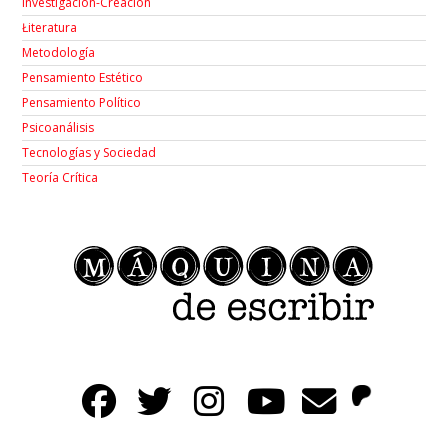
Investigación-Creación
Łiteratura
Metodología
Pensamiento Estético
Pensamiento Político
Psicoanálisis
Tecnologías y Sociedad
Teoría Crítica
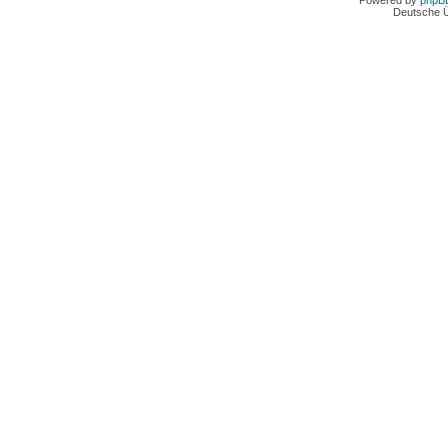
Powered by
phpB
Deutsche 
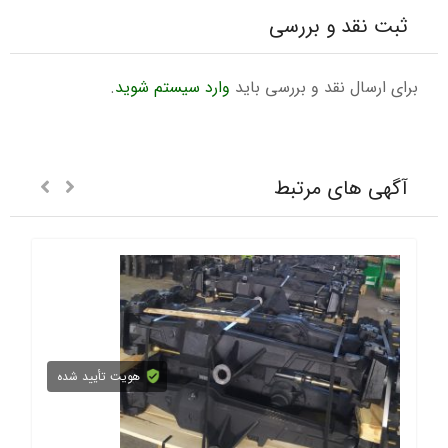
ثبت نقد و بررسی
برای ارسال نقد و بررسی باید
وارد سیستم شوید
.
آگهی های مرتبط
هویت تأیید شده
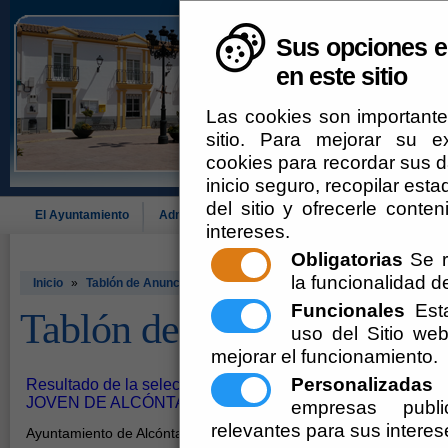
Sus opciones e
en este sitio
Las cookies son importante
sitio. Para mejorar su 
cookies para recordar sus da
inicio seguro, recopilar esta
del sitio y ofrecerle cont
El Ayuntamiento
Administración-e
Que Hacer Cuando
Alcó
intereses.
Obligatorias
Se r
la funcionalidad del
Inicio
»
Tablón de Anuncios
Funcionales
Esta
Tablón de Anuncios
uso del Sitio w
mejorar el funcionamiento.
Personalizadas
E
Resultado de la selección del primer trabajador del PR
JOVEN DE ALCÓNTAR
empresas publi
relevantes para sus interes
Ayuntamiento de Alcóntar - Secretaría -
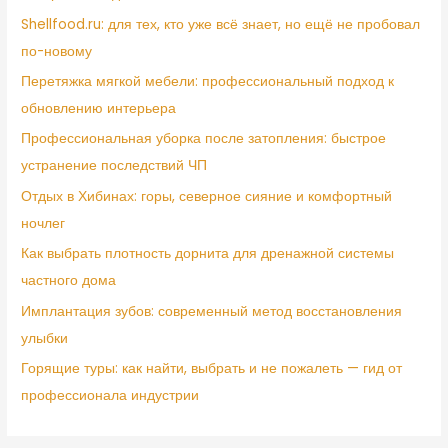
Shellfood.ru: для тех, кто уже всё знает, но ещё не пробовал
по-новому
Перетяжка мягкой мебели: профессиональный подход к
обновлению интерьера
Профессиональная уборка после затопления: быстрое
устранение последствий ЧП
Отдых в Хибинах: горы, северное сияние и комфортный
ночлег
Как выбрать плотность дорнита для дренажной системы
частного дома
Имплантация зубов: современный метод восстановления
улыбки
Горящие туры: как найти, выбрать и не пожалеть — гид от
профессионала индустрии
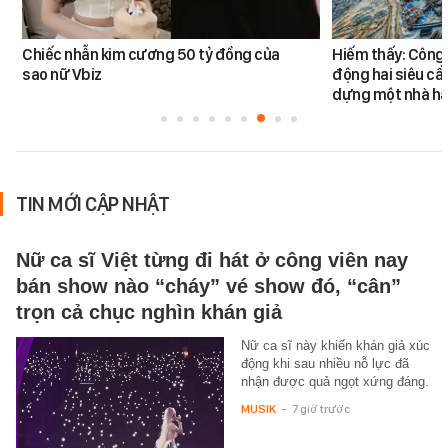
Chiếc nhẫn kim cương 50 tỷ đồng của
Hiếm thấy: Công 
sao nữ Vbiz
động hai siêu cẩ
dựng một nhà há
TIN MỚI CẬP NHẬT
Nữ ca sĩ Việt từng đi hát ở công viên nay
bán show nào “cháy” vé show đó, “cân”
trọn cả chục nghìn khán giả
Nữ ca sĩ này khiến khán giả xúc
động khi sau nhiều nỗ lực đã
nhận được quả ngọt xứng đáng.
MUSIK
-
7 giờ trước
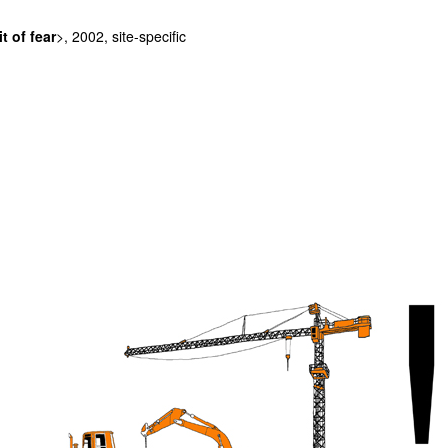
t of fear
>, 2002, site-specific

WORK TO COMPLETE: Pick out every line in the listing above that contains the string "động", and copy each of those lines.

RESPONSE AREA:
động hai siêu cẩ
động khi sau nhiều nỗ lực đã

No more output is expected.